Is this the end of the line? Normally, I would say yes. In this particular case, I got lucky. I searched the patent database by the authors name (no success) and by the term ‘SCRAPPER’ – surprisingly, the latter gave a promising hit to 11 sequences, all attributed to a japanese patent JP 2007044041-A. The reason why I did not find this while searching by author name: in the paper, the corresponding authors name is Mitsutoshi Setou, in the patent the name is Mitsutoshi Sedo. Looks like this entry has been “lost in transliteration”. Some of the patent sequences correspond to RIM1, but others correspond to an Fbox/LRR protein called FBXL2.
Was it due to space limitations that the authors could not squeeze in a sentence saying that their SCRAPPER protein is identical to FBXL2, described in 2005 as a “geranylgeranylated cellular protein required for hepatitis C virus RNA replication” ? And why do we need a new name for a protein that already has a rather nice and systematic name? I am afraid we will never know.
Scott McGinnis (supposedly the one from the NCBI, author of the famous ‘BLAST-announce’ mails) has provided us with a link to the proper GenBank entry ABU95014. Since he found it by the same kind of search I had done before writing this post, I can only guess that it hasn’t been available at that time (reported creation date is September 7) Very importantly, SCRAPPER is not FBXL2 (as I had suggested in the original post on the basis of my patent search) but rather FBXL20 (aka FBX2-like). I should have been more suspicious, as FBXL2 has a slighly different size from the protein mentioned in the paper. On the other hand, size differences are not uncommon, most proteins can be found in the databases with at least two differing sizes, typically due to ‘alternative’ splicing or assumption of a different start codon.

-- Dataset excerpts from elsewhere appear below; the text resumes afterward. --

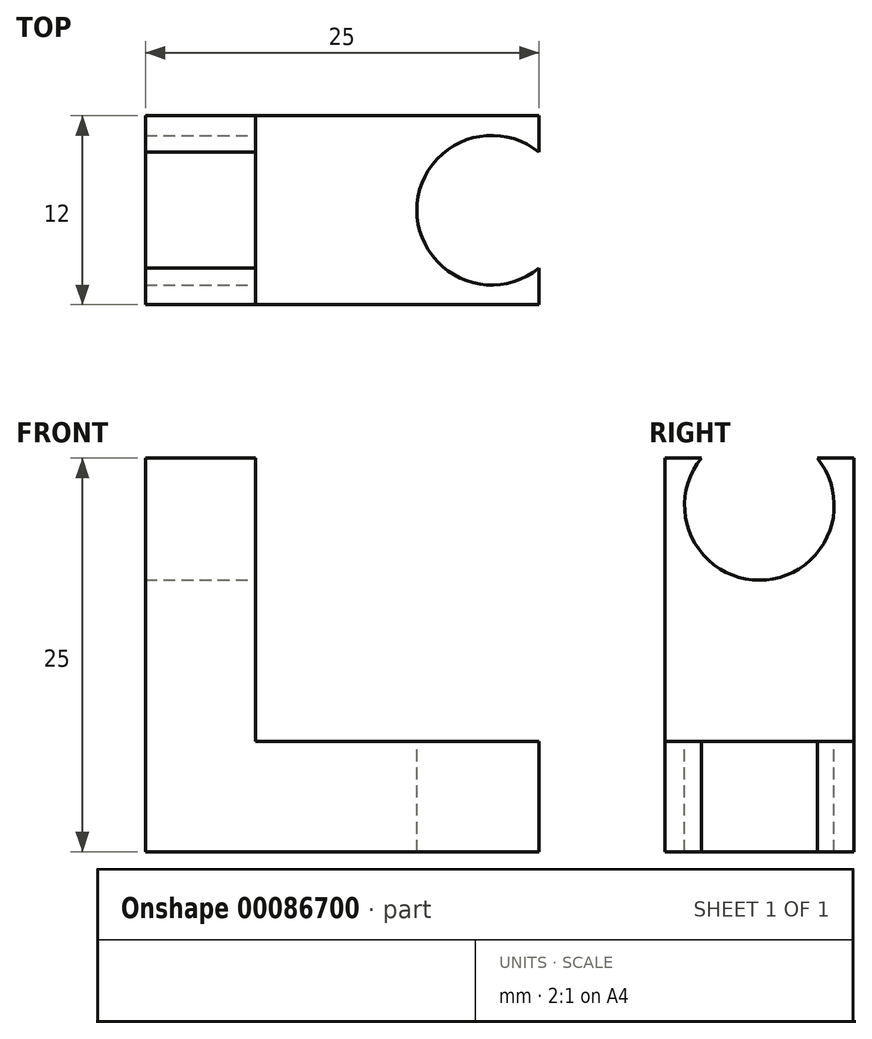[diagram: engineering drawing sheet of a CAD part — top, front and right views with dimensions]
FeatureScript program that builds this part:
annotation { "Feature Type Name" : "Feature", "Feature Type Description" : "" }
export const myFeature = defineFeature(function(context is Context, id is Id, definition is map)
    precondition{}
    {
        {
            var Q0;
            Q0=qCreatedBy(makeId("Front.planeOp"),FACE);
            var sketch = newSketch(context, id + "F0", { "sketchPlane" : qUnion([Q0])});
            skLineSegment(sketch, "E0", {"start": v(0, 25) * mm, "end": v(0, 0) * mm});
            skLineSegment(sketch, "E1", {"start": v(0, 0) * mm, "end": v(25, 0) * mm});
            skLineSegment(sketch, "E2", {"start": v(25, 0) * mm, "end": v(25, 7) * mm});
            skLineSegment(sketch, "E3", {"start": v(25, 7) * mm, "end": v(7, 7) * mm});
            skLineSegment(sketch, "E4", {"start": v(7, 7) * mm, "end": v(7, 25) * mm});
            skLineSegment(sketch, "E5", {"start": v(7, 25) * mm, "end": v(0, 25) * mm});
            skSolve(sketch);
        }
        {
            var Q0;
            Q0=makeQuery(id+"F0.imprint","IMPRINT",FACE,{"disambiguationData":[TD([[makeQuery(id+"F0.imprint","IMPRINT",EDGE,{"derivedFrom":sQuery(id+"F0.wireOp",EDGE,"E0")}),1.0]])]});
            extrude(context, id + "F1", {"entities" : qUnion([Q0]), "endBound" : BoundingType.SYMMETRIC, "depth" : 12 * mm});
        }
        {
            var Q0;
            Q0=makeQuery(id+"F1.opExtrude","SWEPT_FACE",FACE,{"disambiguationData":[OSD([sQuery(id+"F0.wireOp",EDGE,"E3")])]});
            var sketch = newSketch(context, id + "F2", { "sketchPlane" : qUnion([Q0])});
            skCircle(sketch, "E6", {"center": v(22, 0) * mm, "radius": 4.75 * mm});
            skSolve(sketch);
        }
        {
            var Q0;
            {var subQ0=sQuery(id+"F2.wireOp",EDGE,"E6");var subQ1=makeQuery(id+"F1.opExtrude","SWEPT_EDGE",EDGE,{"disambiguationData":[OSD([sQuery(id+"F0.wireOp",EDGE,"E2"),sQuery(id+"F0.wireOp",EDGE,"E3")])]});var subQ2=makeQuery(id+"F2.imprint","INTERSECT",VERTEX,{"disambiguationData":[OD(0.0)],"derivedFrom":[subQ1,subQ0]});Q0=makeQuery(id+"F2.imprint","IMPRINT",FACE,{"disambiguationData":[TD([[makeQuery(id+"F2.imprint","IMPRINT",EDGE,{"disambiguationData":[TD([[subQ2,1.0]])],"derivedFrom":subQ0}),1.0]])]});}
            var Q1;
            {var subQ0=sQuery(id+"F2.wireOp",EDGE,"E6");var subQ1=makeQuery(id+"F1.opExtrude","SWEPT_EDGE",EDGE,{"disambiguationData":[OSD([sQuery(id+"F0.wireOp",EDGE,"E2"),sQuery(id+"F0.wireOp",EDGE,"E3")])]});var subQ2=makeQuery(id+"F2.imprint","INTERSECT",VERTEX,{"disambiguationData":[OD(0.0)],"derivedFrom":[subQ1,subQ0]});Q1=makeQuery(id+"F2.imprint","IMPRINT",FACE,{"disambiguationData":[TD([[makeQuery(id+"F2.imprint","IMPRINT",EDGE,{"disambiguationData":[TD([[subQ2,-1.0]])],"derivedFrom":subQ0}),1.0]])]});}
            var Q2;
            Q2=sQuery(id+"F2.wireOp",EDGE,"E6");
            extrude(context, id + "F3", {"entities" : qUnion([Q0, Q1]), "operationType" : NewBodyOperationType.REMOVE, "surfaceEntities" : qUnion([Q2]), "endBound" : BoundingType.THROUGH_ALL, "oppositeDirection" : true, "depth" : 25 * mm});
        }
        {
            var Q0;
            Q0=makeQuery(id+"F1.opExtrude","SWEPT_FACE",FACE,{"disambiguationData":[OSD([sQuery(id+"F0.wireOp",EDGE,"E4")])]});
            var sketch = newSketch(context, id + "F4", { "sketchPlane" : qUnion([Q0])});
            skCircle(sketch, "E7", {"center": v(0, 22) * mm, "radius": 4.75 * mm});
            skSolve(sketch);
        }
        {
            var Q0;
            Q0=qSketchRegion(id+"F4",true);
            extrude(context, id + "F5", {"entities" : qUnion([Q0]), "operationType" : NewBodyOperationType.REMOVE, "oppositeDirection" : true, "depth" : 25 * mm});
        }
    });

Nevertheless, the main point of my post remains unchanged. It was obviously not directed against the NCBI for not providing the database entry, but rather against three common bad habits:
- Not mentioning (or even concealing) the identity of a “novel gene”
- Inventing a new gene name for an already named gene
- Or, if there is good reason for introducing a new name, failure to mention that the “novel gene” is identical to the gene previously named XXX.